Mitigation: R10 recommends threshold signing, which requires multiple independent keys. Key rotation procedures should be implemented per AG-016. Seal chaining (R8) provides some protection, as inserting a forged seal into the chain would break the chain's integrity unless the attacker controls all previous seals.
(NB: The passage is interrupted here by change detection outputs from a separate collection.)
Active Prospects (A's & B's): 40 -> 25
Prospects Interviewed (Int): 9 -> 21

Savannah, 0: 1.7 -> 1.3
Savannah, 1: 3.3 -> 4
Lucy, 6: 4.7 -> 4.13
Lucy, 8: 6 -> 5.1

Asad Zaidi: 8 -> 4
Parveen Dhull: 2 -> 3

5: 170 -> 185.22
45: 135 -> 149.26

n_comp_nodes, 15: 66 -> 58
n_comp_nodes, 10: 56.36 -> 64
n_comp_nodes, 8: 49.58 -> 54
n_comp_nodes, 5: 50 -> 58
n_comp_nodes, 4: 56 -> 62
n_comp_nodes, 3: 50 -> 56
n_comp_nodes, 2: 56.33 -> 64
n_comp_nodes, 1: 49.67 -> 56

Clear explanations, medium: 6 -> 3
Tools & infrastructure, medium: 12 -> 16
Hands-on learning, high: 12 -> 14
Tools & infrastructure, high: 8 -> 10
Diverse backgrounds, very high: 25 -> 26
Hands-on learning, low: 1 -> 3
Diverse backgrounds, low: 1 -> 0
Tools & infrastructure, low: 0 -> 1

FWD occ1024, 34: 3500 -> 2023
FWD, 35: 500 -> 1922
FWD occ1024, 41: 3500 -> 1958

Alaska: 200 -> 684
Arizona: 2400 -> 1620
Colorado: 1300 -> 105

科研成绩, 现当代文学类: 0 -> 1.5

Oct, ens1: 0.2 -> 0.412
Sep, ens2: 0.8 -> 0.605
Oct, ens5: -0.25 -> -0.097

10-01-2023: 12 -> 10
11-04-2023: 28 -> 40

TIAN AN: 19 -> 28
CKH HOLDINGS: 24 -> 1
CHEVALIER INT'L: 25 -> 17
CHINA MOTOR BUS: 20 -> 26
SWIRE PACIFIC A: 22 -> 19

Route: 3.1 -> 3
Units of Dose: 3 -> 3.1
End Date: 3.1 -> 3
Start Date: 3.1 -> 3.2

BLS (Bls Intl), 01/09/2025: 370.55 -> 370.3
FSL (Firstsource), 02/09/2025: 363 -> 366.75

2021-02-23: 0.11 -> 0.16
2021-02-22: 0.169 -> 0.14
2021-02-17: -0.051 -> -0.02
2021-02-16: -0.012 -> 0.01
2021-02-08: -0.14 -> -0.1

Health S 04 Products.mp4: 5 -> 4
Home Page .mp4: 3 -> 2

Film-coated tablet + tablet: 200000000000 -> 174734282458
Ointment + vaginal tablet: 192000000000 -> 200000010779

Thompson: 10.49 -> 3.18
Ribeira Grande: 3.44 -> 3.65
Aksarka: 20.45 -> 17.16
| Requirement | EU AI Act | SOX | FCA SYSC | ISO/IEC |
|---|---|---|---|---|
| R1: 2-second sealing latency | Art. 9(4)(b) — Mitigation | -- | SYSC 6.1.1 | ISO/IEC 27001:2022 A.5.24 |
| R2: Comprehensive state digest | Art. 12 — Record-keeping | Sec. 802 | SYSC 9.1.1 | ISO/IEC 27001:2022 A.8.24 |
| R3: HSM-signed seals | Art. 15 — Accuracy/security | Sec. 302 | SYSC 13.7.5 | ISO/IEC 27001:2022 A.8.24, FIPS 140-2 |
| R4: Seal metadata completeness | Art. 12 — Record-keeping | Sec. 802 | SYSC 9.1.1 | ISO/IEC 27001:2022 A.8.15 |
| R5: Geographic replication | Art. 15 — Robustness | Sec. 802 | SYSC 13.7.5 | ISO/IEC 27001:2022 A.8.14 |
| R6: Deletion controls | Art. 12 — Record-keeping | Sec. 802 | SYSC 9.1.1 | ISO/IEC 27001:2022 A.8.10 |
| R7: Atomic sealing | Art. 15 — Accuracy | Sec. 404 | SYSC 6.1.2 | ISO/IEC 25010:2023 |
| Protocol | Relationship |
|---|---|
| AG-784 (Adaptive Threat Level Escalation) | Trigger: Level 5 escalation initiates the sealing process. |
| AG-785 (Threat Level Auto-Decay and Stabilisation) | Blocking: Auto-decay from Level 5 is blocked while a seal is active. |
| AG-787 (Governance Seal Integrity Verification) | Complementary: AG-787 governs the verification of seals created by AG-786. |
| AG-788 (Federated Threat Level Propagation) | Context: Federated peers may generate independent seals for correlated events. |
| AG-789 (HMAC-Signed Threat Broadcast Authentication) | Security: Seal-related broadcasts in federated contexts must be authenticated. |
| AG-790 (Multi-Source Weighted Threat Composite Scoring) | Input: Composite scores contribute to the escalation that triggers sealing. |
| AG-791 (Pipeline-Integrated Threat Event Ingestion) | Input: Pipeline events feed the escalation that triggers sealing. |
| AG-001 (Operational Boundary Enforcement) | Sealed content: Operational boundaries are included in the sealed state. |
| AG-006 (Tamper-Evident Record Integrity) | Reference: The seal includes a reference to the most recent log entry. |
| AG-012 (Agent Identity Assurance) | Attribution: The sealing engine's identity is recorded in seal metadata. |
| AG-016 (Cryptographic Action Attribution) | Key management: Signing key lifecycle is governed by AG-016. |
| AG-017 (Multi-Party Authorisation Governance) | Control: Seal deletion requires multi-party authorisation. |
Document generated under Patent 7 governance framework. Classification: INTERNAL. Review cycle: Quarterly.